Pulling off her protective gear, Mei Yin lay on the straw mat next to her father, and in a short while was fast asleep. Dickerson put a portion of the infected blood serum into a small jar, having already prepared glass slides fixed with Ebola-affected cells. When he dropped the blood serum onto the slides and shone fluorescent light onto them, a twinkling light would mean it was positive for Ebola antibodies.
Dickerson left the old woman’s test for last. Six of the earlier tests were definitely Ebola, seven death sentences pronounced by a gleam of light. When Dickerson got to the final slide, he adjusted the microscope particularly slowly. On the slide the cells came into focus, revealing their outlines and nuclei, gray and green and black, with patches of brightness—but no twinkle.
Dickerson let out a long breath. It didn’t definitely rule out Ebola, as the patient might have b
een in the early stages of infection, before antibodies developed. At the very least, though, his death sentence had been postponed. He longed to tell his daughter the good news, but she was sleeping so soundly he couldn’t bear to wake her. But at this moment Mei Yin lifted her head and asked blearily, “Dad, did you do the fluorescence test? Was it negative?”
Even in her dreams, she’d been worried. Dickerson wanted to kiss her, but stopped himself with the thought that he wasn’t completely in the clear yet. Instead, he lightly said, “Yes, negative.”
Mei Yin was wide awake in an instant. She jumped up and hugged her father, cheering, her eyes shining. Dickerson quickly put his hand over her mouth, lest she kiss him in her excitement.
In the morning, father and daughter rushed to Nzala Airport. The pilots were itching to depart. Dickerson handed over the packed blood serum and cell samples, and asked the pilots to deliver them to the American embassy as quickly as possible. The pilots had no medical knowledge, and no idea that their cargo contained the very Ebola virus they were so desperate to flee. The lead pilot only asked in passing, “What’s so urgent?”
Deadpan, Dickerson answered, “Just my papers. They’re almost out of date, and I need to rush them to the embassy for a new visa.”
Cheerful now that departure was imminent, the pilot smiled and said, “Don’t worry, I’ll get it to them pronto.”

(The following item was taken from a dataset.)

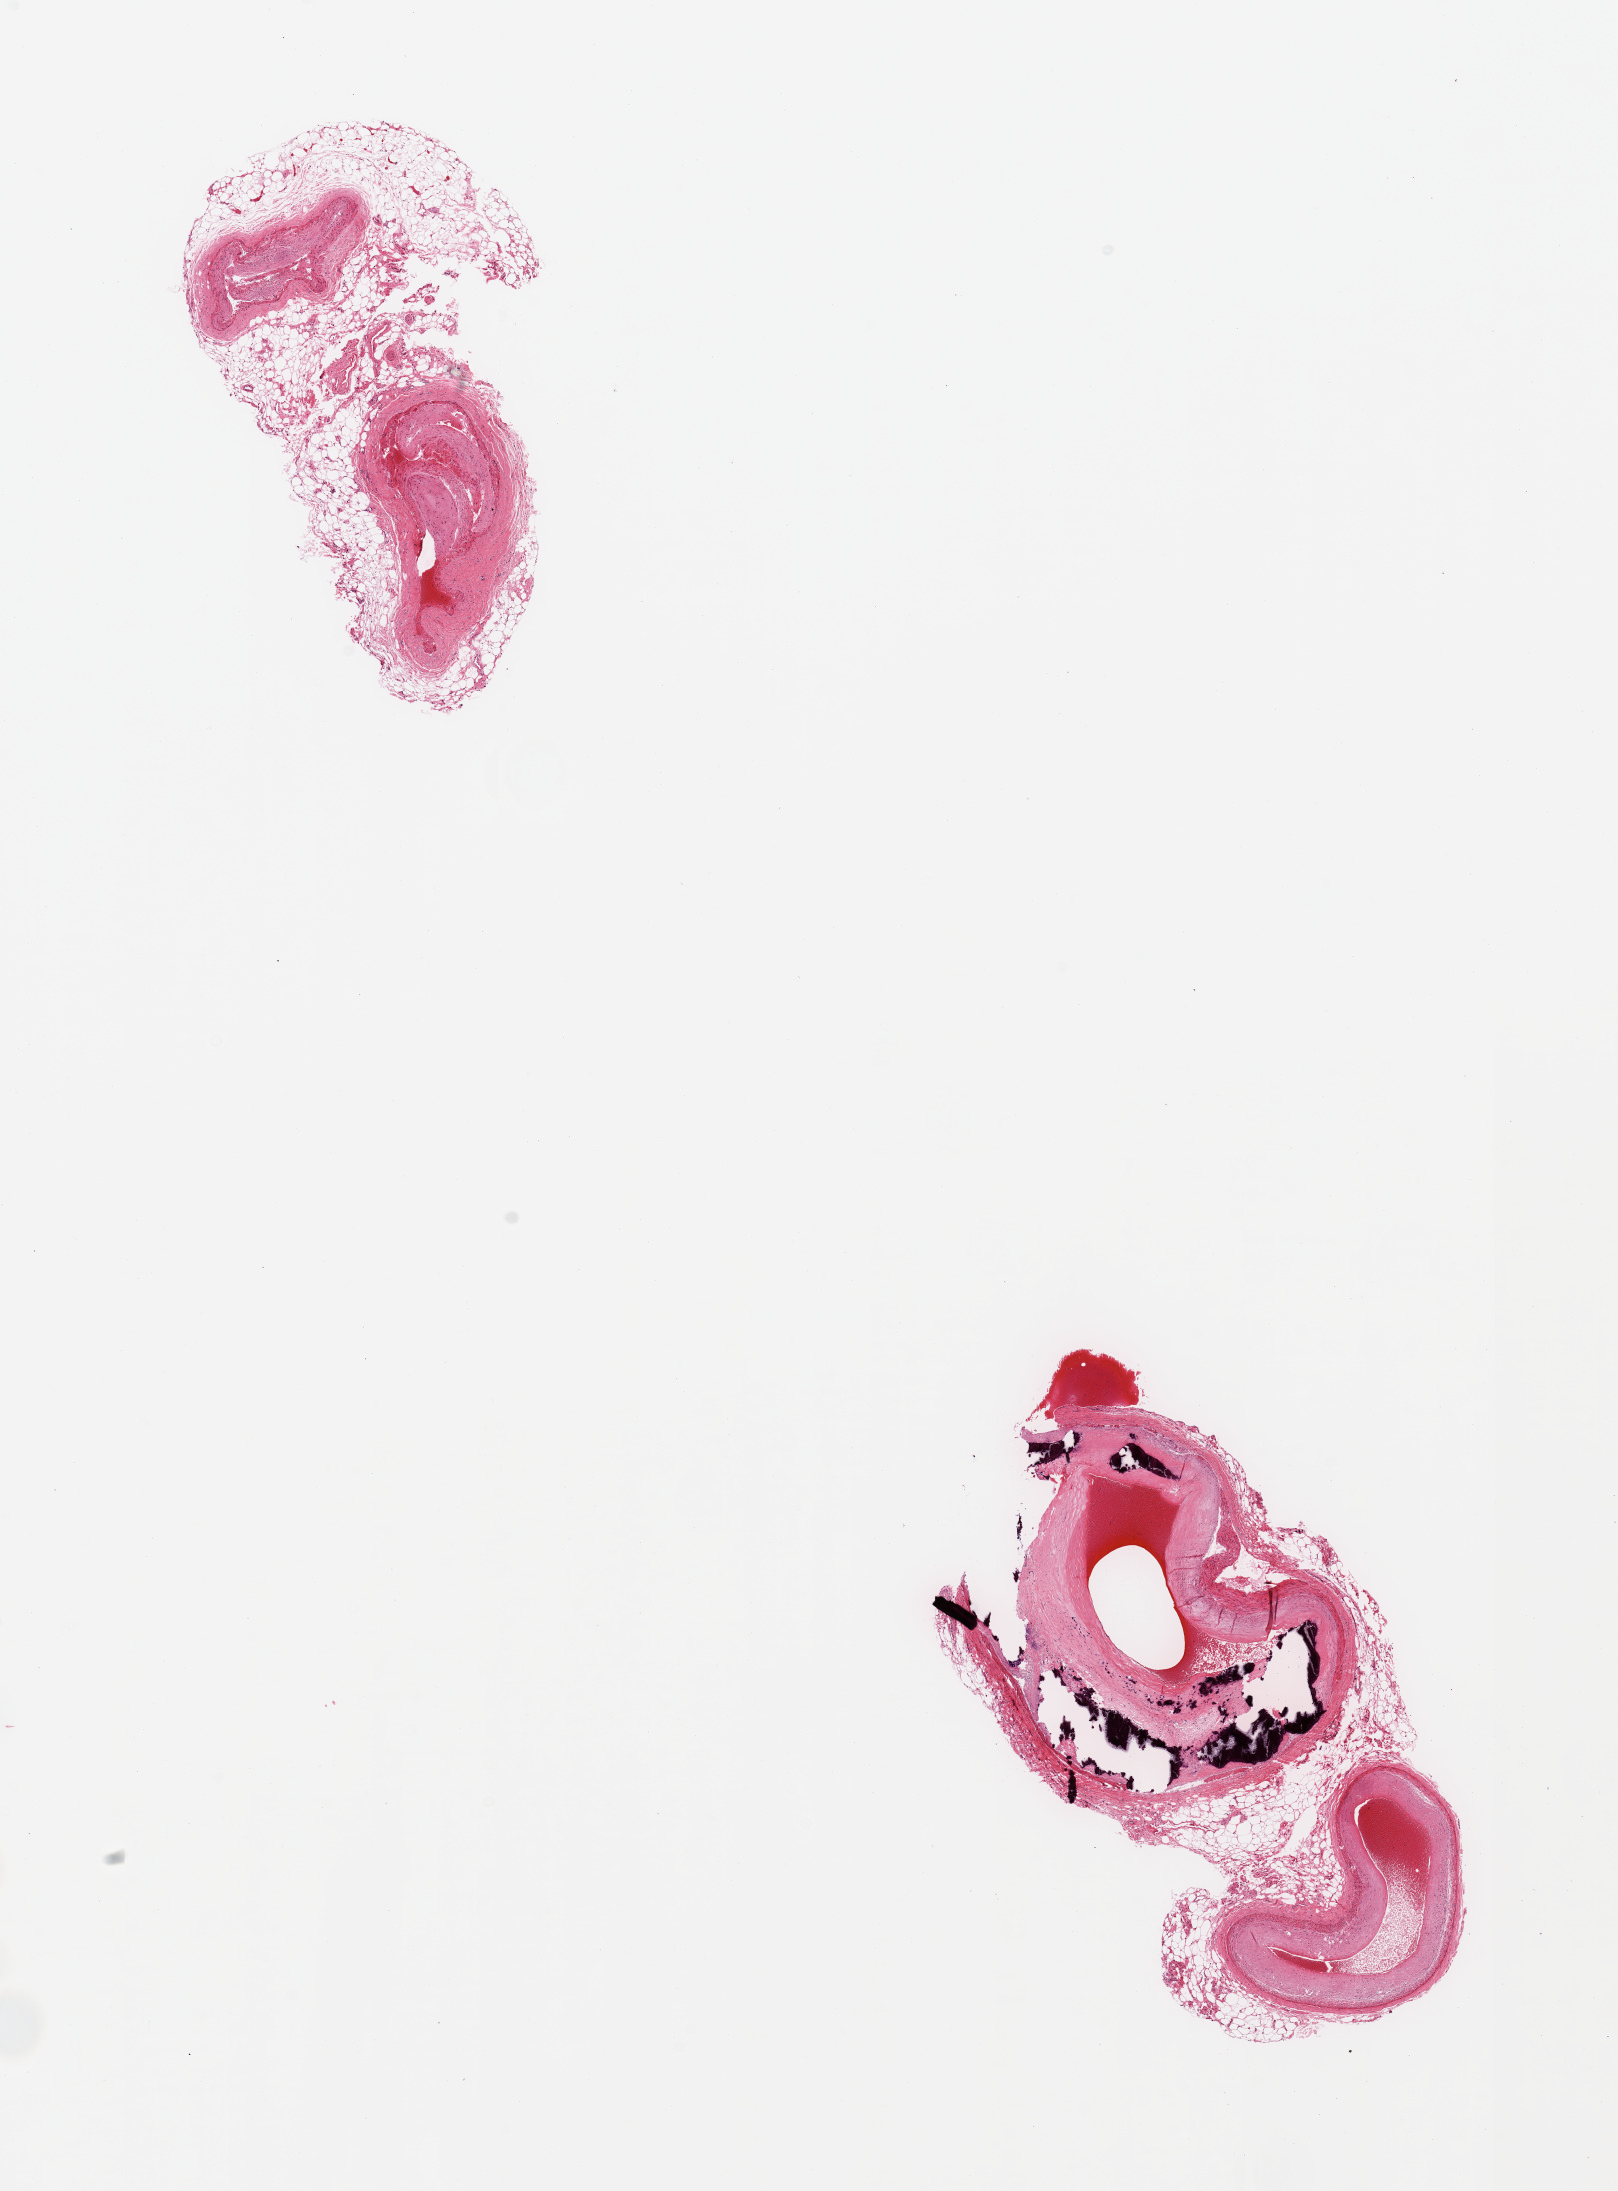
Whole-slide image, haematoxylin and eosin stain, brightfield, a low-resolution overview of the entire scanned area, about 12.8 x 17.3 mm (acquisition: 20x scan). PAXgene-fixed paraffin-embedded (PFPE) section. Sampled site (target tissue): coronary artery. Donor tissue sample. Donor sex: male.
Review note (as recorded): 2 pieces, bifurcation area sampled, beware fat, ~25% of specimen; Subtotally occlusive calcifying atherosis.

The broken-down police airplane wobbled down the bumpy runway, looking for a moment like it might not take off, before finally rising and disappearing into the northern sky. Mei Yin sneaked a glance at her father’s face. He looked peaceful, not in the least bit guilty at having just told a lie. Of course, the specimens were all sealed up, and the pilots shouldn’t be at any risk of infection—though if they got curious and decided to have a look inside, or if the plane crashed and someone else stumbled upon them, that would be a different story. This was Mei Yin’s second lesson in her father’s way of doing things, and an important one: in the pursuit of a noble goal, it may be necessary to use ignoble tactics.